After locating the line with "(393, 169) = (317, 98): picture -> none", reproduce it and all following lines of the listing below exactly, stopping only at the final line.

### Supplied data
··········
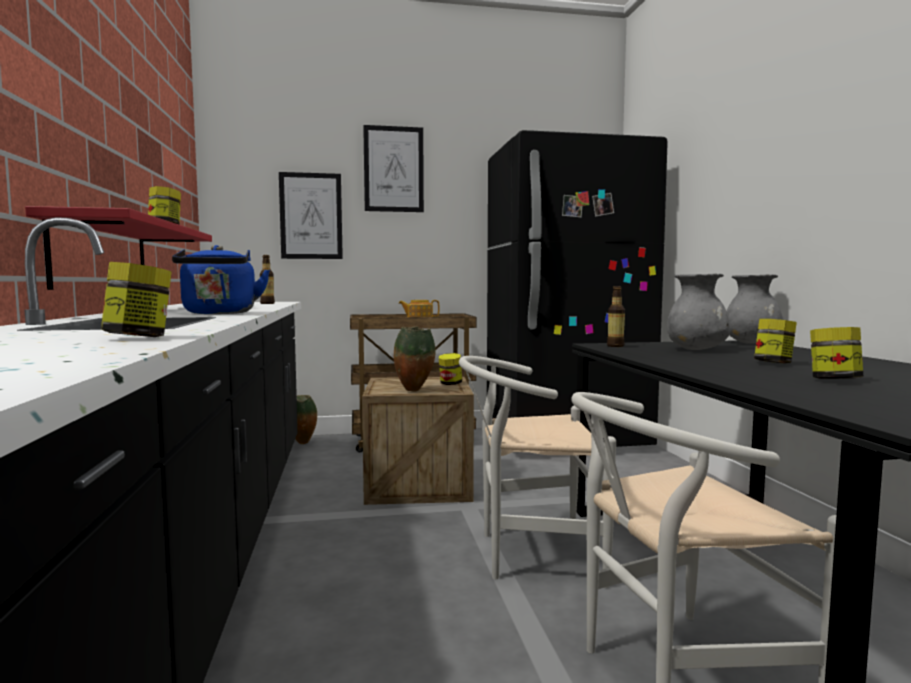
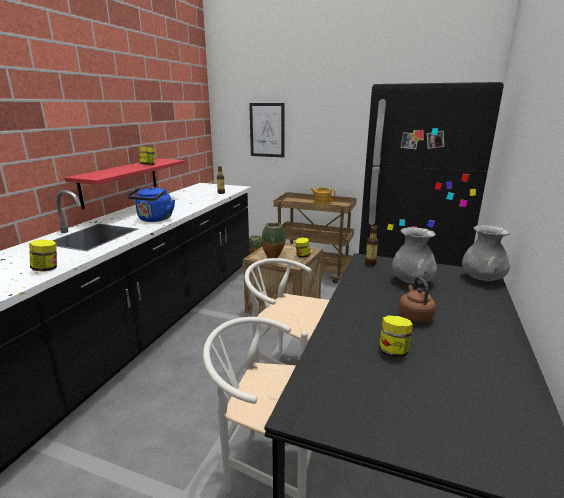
camera: 30 degrees right, 15 degrees up
(393, 169) = (317, 98): picture -> none
(773, 363) = (414, 316): jar -> brown kettle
··········
### Reply
(393, 169) = (317, 98): picture -> none
(773, 363) = (414, 316): jar -> brown kettle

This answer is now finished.